Getting Started
How It Works
The DDISA login flow and grant system explained.
How It Works
Login Flow (DDISA)
User enters email at SP
↓
SP extracts domain → DNS lookup: _ddisa.example.com
↓
Discovers IdP URL → Redirects to IdP /authorize
↓
User authenticates with Passkey (or Agent via Ed25519)
↓
IdP issues authorization code → Redirect back to SP
↓
SP exchanges code for signed JWT (backchannel)
↓
SP validates JWT (issuer, audience, signature, nonce, act)
↓
User is logged in ✅
This is a standard Authorization Code + PKCE flow, enhanced with DNS-based IdP discovery and Passkey-only authentication.
Grant Flow (Permissions)
When an agent needs to perform a privileged action:
1. Agent Requests a Grant
POST /api/grants
{
"requester": "agent@example.com",
"target": "prod-server",
"grant_type": "once",
"permissions": ["deploy"],
"reason": "Deploy hotfix #123"
}
2. Human Reviews
The agent's owner or designated approver sees the request in the web UI (or via notification) and approves or denies it.

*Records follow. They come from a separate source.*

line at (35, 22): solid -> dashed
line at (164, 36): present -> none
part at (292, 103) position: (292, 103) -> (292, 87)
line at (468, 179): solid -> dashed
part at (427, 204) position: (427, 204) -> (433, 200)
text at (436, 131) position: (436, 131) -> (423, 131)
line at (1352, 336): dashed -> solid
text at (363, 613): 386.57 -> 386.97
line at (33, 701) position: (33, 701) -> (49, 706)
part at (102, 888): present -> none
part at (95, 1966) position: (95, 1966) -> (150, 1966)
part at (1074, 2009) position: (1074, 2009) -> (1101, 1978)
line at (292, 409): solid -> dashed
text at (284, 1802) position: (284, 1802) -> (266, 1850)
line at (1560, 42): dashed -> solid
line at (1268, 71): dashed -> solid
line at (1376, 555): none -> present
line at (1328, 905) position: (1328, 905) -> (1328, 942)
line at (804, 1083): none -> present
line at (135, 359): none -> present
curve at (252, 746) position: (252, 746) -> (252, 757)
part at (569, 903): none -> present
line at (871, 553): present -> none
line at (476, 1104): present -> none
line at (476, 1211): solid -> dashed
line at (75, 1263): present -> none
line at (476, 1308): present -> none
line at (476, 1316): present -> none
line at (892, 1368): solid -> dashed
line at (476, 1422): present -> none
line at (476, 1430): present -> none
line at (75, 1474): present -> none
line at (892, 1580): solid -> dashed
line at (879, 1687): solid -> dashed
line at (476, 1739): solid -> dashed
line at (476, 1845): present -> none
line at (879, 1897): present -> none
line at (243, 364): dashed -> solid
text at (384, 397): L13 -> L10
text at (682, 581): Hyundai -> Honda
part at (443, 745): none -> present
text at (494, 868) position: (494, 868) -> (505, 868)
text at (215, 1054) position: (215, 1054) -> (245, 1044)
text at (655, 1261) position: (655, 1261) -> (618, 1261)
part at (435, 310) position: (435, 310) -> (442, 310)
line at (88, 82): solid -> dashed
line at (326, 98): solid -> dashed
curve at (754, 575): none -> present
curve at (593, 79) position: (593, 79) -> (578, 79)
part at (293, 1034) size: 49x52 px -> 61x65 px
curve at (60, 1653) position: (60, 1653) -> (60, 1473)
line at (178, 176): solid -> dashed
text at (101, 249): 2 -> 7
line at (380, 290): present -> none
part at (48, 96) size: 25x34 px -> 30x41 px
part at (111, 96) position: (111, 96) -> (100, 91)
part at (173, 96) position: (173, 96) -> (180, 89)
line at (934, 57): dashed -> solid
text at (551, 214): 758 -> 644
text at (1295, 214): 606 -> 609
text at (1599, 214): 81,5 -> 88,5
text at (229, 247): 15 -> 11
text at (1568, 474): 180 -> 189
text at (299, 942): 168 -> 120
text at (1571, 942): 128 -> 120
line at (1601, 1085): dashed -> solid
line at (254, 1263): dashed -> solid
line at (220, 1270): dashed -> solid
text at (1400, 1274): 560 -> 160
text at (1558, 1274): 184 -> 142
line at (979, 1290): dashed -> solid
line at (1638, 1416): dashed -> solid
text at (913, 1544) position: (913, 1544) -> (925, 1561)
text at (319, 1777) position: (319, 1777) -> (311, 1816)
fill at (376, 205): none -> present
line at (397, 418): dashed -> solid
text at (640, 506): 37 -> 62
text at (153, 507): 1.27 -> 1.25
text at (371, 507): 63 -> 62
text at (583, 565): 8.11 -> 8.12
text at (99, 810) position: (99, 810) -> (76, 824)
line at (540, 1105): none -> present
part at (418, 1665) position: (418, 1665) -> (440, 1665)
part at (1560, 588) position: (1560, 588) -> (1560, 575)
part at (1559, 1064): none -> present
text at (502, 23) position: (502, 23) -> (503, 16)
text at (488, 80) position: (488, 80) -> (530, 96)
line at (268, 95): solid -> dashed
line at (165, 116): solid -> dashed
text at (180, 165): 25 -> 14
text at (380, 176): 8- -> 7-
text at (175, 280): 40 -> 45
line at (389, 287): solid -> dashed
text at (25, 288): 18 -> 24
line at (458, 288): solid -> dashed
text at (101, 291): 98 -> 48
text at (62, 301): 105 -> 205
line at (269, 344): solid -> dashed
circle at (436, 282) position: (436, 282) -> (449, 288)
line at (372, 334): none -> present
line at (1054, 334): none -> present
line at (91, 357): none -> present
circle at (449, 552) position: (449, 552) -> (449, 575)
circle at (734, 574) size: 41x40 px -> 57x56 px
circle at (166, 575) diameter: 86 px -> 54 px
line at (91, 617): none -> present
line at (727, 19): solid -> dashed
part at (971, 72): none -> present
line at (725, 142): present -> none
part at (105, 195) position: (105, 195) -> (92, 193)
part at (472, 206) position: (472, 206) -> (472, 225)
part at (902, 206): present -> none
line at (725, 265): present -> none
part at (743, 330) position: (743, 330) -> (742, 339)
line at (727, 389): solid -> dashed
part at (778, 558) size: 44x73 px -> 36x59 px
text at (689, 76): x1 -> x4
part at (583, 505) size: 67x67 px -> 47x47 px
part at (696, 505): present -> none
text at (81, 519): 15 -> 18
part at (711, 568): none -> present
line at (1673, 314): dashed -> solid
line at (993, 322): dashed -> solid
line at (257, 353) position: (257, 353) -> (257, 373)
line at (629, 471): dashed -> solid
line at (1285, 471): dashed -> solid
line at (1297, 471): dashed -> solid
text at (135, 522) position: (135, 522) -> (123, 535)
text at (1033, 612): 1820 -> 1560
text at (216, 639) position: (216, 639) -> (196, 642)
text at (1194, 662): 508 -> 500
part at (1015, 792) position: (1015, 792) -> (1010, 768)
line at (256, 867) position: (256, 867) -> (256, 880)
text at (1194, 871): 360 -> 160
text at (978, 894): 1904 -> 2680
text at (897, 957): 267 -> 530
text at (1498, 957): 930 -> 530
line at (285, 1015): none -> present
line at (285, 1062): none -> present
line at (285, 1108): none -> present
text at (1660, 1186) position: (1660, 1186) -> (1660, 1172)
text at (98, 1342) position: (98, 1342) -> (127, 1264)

3. Agent Receives AuthZ-JWT
On approval, the agent can request a signed AuthZ-JWT:
{
"sub": "agent@example.com",
"act": "agent",
"aud": "prod-server",
"grant_type": "once",
"permissions": ["deploy"],
"decided_by": "alice@example.com",
"exp": 1234567890
}
4. Target Verifies
The target system validates the AuthZ-JWT: signature, audience, expiry, permissions, and optionally cmd_hash for exact command binding.
apes — sudo for Agents
apes is a Rust binary that brings the grant flow to local privilege elevation:
apes --reason "Deploy hotfix" -- systemctl restart nginx
- Authenticates to IdP via Ed25519
- Creates a grant request (with SHA-256 hash of the command)
- Waits for human approval
- Receives AuthZ-JWT, verifies
cmd_hashmatches - Executes command as root
The binary runs with the setuid bit — it starts as root, drops privileges for network I/O, and only re-elevates after JWT verification.